WHAT NEEDS TO BE DONE
What is needed is a word-for-word copy of the listing below, without pictures.

RAW DATA

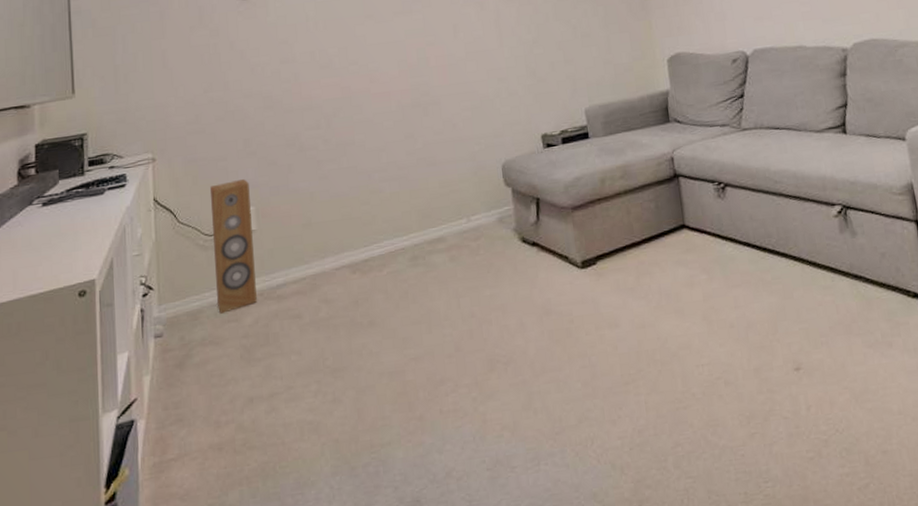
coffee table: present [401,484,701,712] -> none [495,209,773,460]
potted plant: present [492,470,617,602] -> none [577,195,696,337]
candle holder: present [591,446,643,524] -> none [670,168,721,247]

RESPONSE
coffee table: present [401,484,701,712] -> none [495,209,773,460]
potted plant: present [492,470,617,602] -> none [577,195,696,337]
candle holder: present [591,446,643,524] -> none [670,168,721,247]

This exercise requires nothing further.